Discrimination for benefit of the considered methods across 500 replications calculated in a simulated samples of size 4,250. True prediction AUC of 0.75.

Figure 3.4: Discrimination for benefit of the considered methods across 500 replications calculated in a simulated samples of size 4,250. True prediction AUC of 0.75.

In terms of calibration for benefit, the constant effects model outperformed all other models in the scenario with true constant treatment effects, but was miscalibrated for all deviation scenarios (Figure \(\ref{fig:calibration}\)). The linear interaction model showed best or close to best calibration across all scenarios and was only outperformed by RCS-3 in the case of non-monotonic deviations and treatment-related harms (Figure \(\ref{fig:calibration}\); panel D). The adaptive approach was worse calibrated under strong linear and non-monotonic deviations compared to the linear interaction model and RCS-3. When we increased the sample size to 17,000 (Supplement, Figure S6) or the true prediction AUC to 0.85 (Supplement, Figure S7), RCS-3 was somewhat better calibrated than the linear interaction model with strong quadratic deviations.

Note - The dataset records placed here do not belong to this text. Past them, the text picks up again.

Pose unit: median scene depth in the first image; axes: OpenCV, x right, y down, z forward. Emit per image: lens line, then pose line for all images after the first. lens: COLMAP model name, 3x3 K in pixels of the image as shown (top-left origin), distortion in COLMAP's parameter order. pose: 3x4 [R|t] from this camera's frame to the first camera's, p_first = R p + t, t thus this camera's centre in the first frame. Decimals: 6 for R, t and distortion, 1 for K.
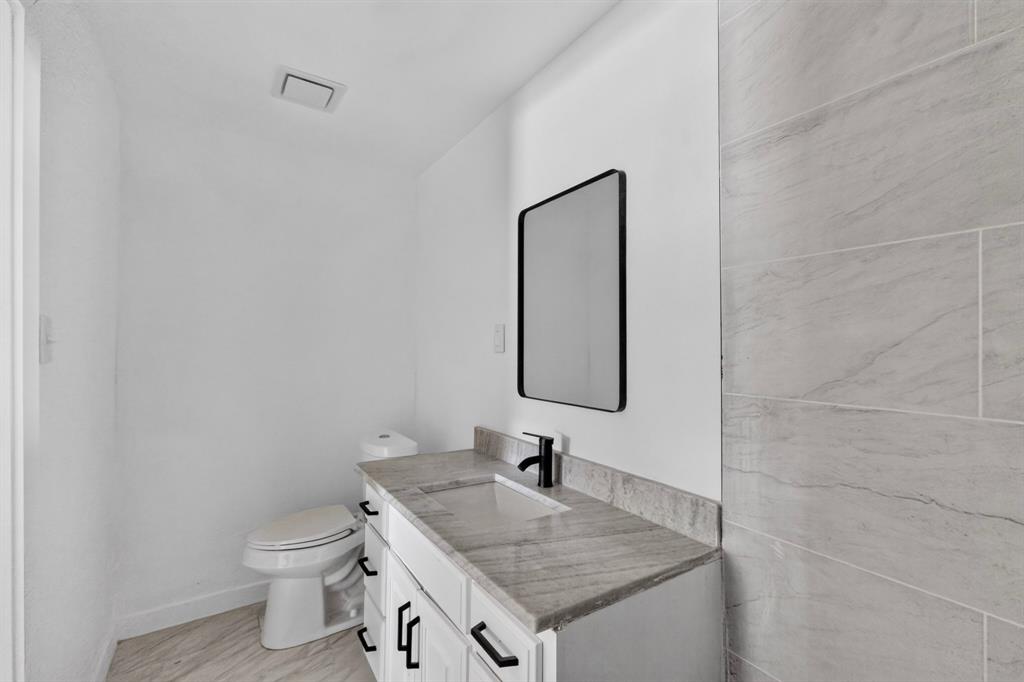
lens RADIAL K [[455.3, 0, 512.0], [0, 455.3, 341.0], [0, 0, 1]] dist [0.002178, 0.000087]
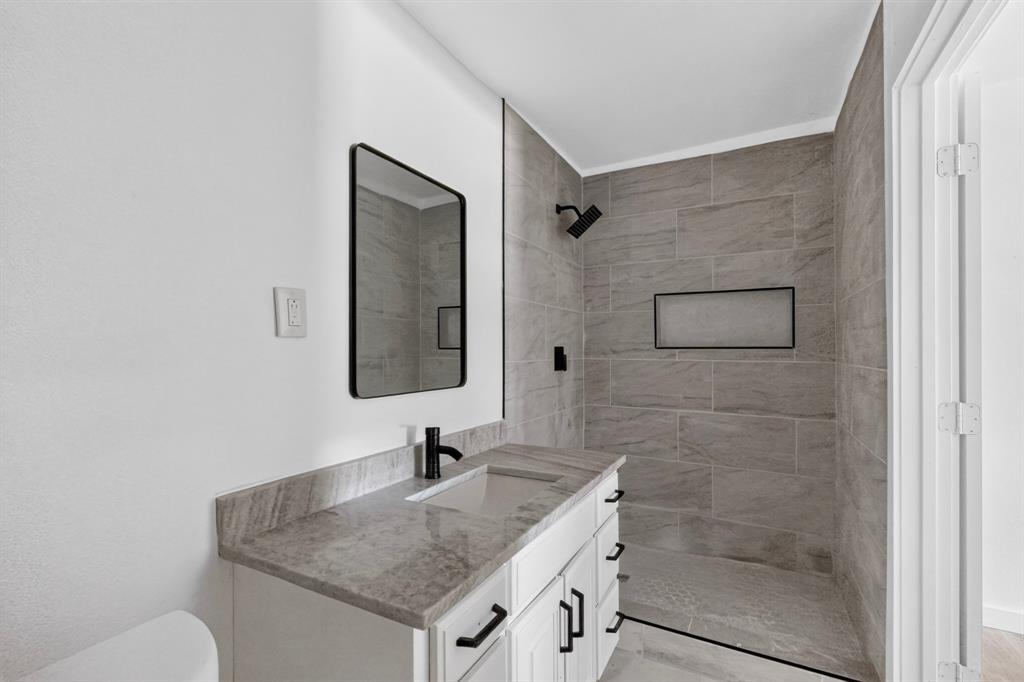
lens RADIAL K [[455.3, 0, 512.0], [0, 455.3, 341.0], [0, 0, 1]] dist [0.002178, 0.000087]
pose [[-0.489913, 0.028712, 0.871299, -0.940417], [-0.004917, 0.999351, -0.035697, 0.076640], [-0.871758, -0.021773, -0.489453, 1.482757]]
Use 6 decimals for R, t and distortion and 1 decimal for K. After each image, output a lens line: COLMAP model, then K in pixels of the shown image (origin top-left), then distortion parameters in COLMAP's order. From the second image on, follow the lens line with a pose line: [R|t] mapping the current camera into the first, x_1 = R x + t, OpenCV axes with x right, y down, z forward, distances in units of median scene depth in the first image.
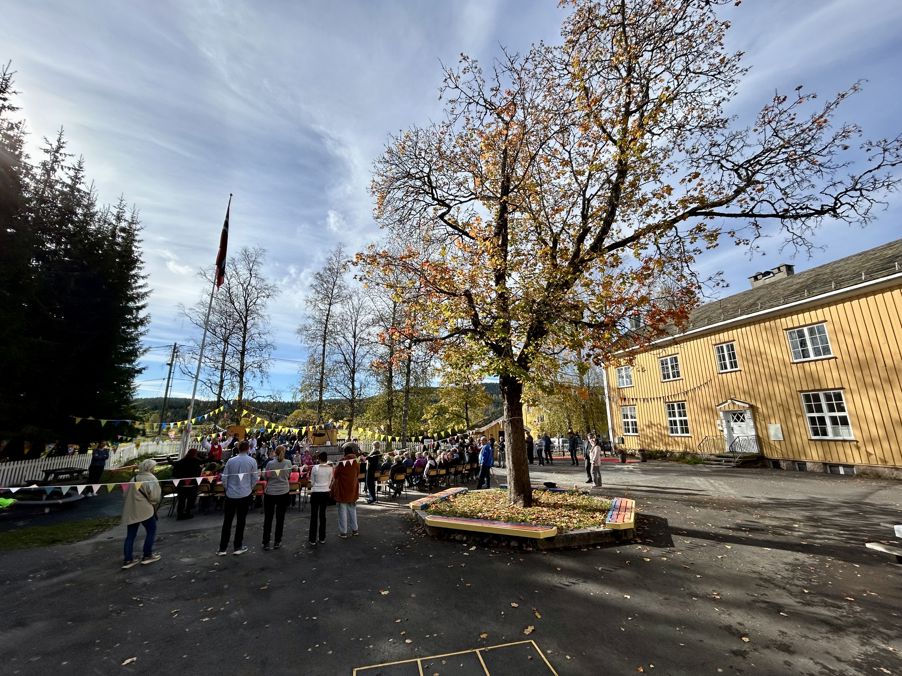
lens RADIAL K [[365.3, 0, 450.7], [0, 365.3, 340.0], [0, 0, 1]] dist [-0.002314, 0.002230]
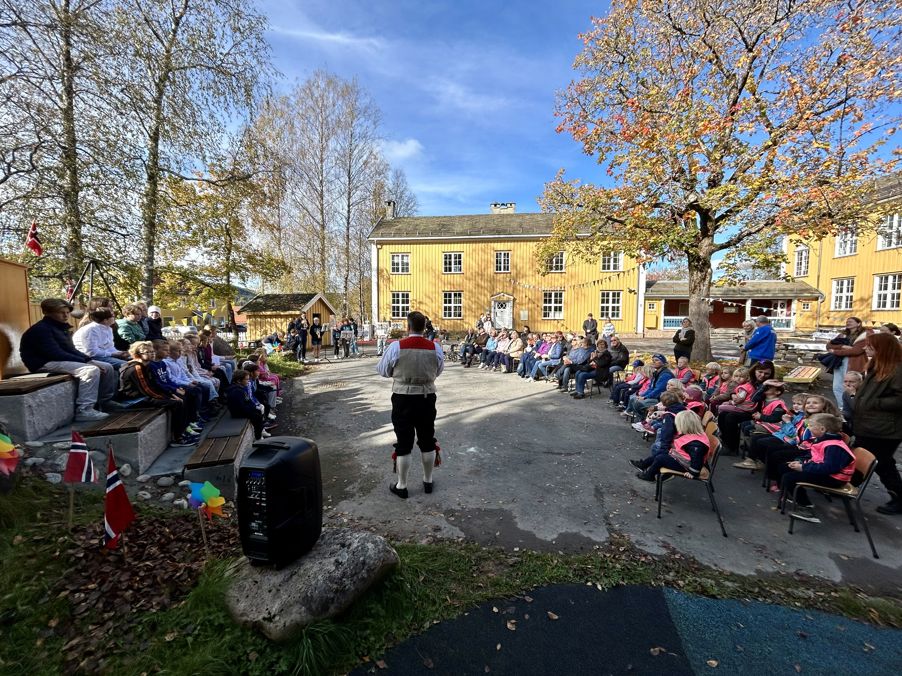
lens RADIAL K [[365.3, 0, 450.3], [0, 365.3, 340.6], [0, 0, 1]] dist [-0.002314, 0.002230]
pose [[0.391101, -0.036616, 0.919619, -0.600060], [-0.222380, 0.965842, 0.133031, 0.199913], [-0.893077, -0.256533, 0.369599, 0.619661]]
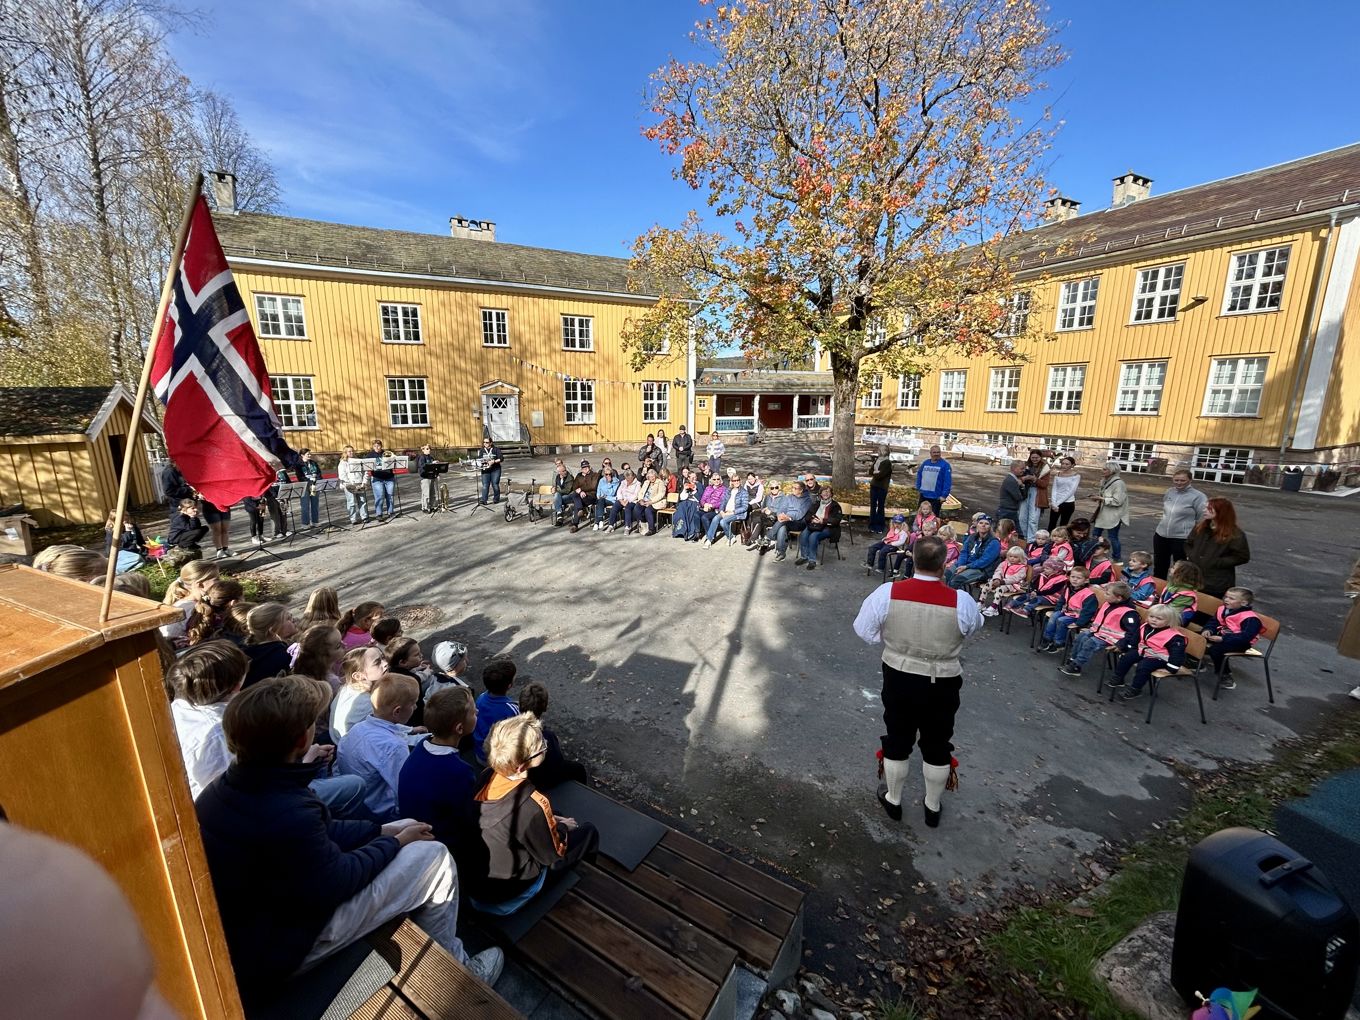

Calibration for benefit of the considered methods across 500 replications calculated in a simulated sample of size 500,000. True prediction AUC of 0.75 and sample size of 4,250.

Figure 3.5: Calibration for benefit of the considered methods across 500 replications calculated in a simulated sample of size 500,000. True prediction AUC of 0.75 and sample size of 4,250.

The results from all individual scenarios can be explored online at https://arekkas.shinyapps.io/simulation_viewer/. Additionally, all the code for the simulations can be found at https://github.com/rekkasa/arekkas_HteSimulation_XXXX_2021

3.2 Empirical illustration

We used the derived prognostic index to fit a constant treatment effect, a linear interaction and an RCS-3 model individualizing absolute benefit predictions. Following our simulation results, RCS-4 and RCS-5 models were excluded. Finally, an adaptive approach with the 3 candidate models was applied.

All considered methods provided similar fits, predicting increasing benefits for patients with higher baseline risk predictions, and followed the evolution of the stratified estimates closely (Figure \(\ref{fig:gusto}\)). The constant treatment effect model had somewhat lower AIC compared to the linear interaction model (AIC: 9,336 versus 9,342), equal cross-validated discrimination (c-for-benefit: 0.525), and slightly better cross-validated calibration (ICI-for benefit: 0.010 versus 0.012). In conclusion, although the sample size (30,510 patients; 2,128 events) allowed for flexible modeling approaches, a simpler constant treatment effect model is adequate for predicting absolute 30-day mortality benefits of treatment with tPA in patients with acute MI.

Individualized absolute benefit predictions based on baseline risk when using a constant treatment effect approach, a linear interaction approach and RCS smoothing using 3 knots. Risk stratified estimates of absolute benefit are presented within quartiles of baseline risk as reference.

Figure 3.6: Individualized absolute benefit predictions based on baseline risk when using a constant treatment effect approach, a linear interaction approach and RCS smoothing using 3 knots. Risk stratified estimates of absolute benefit are presented within quartiles of baseline risk as reference.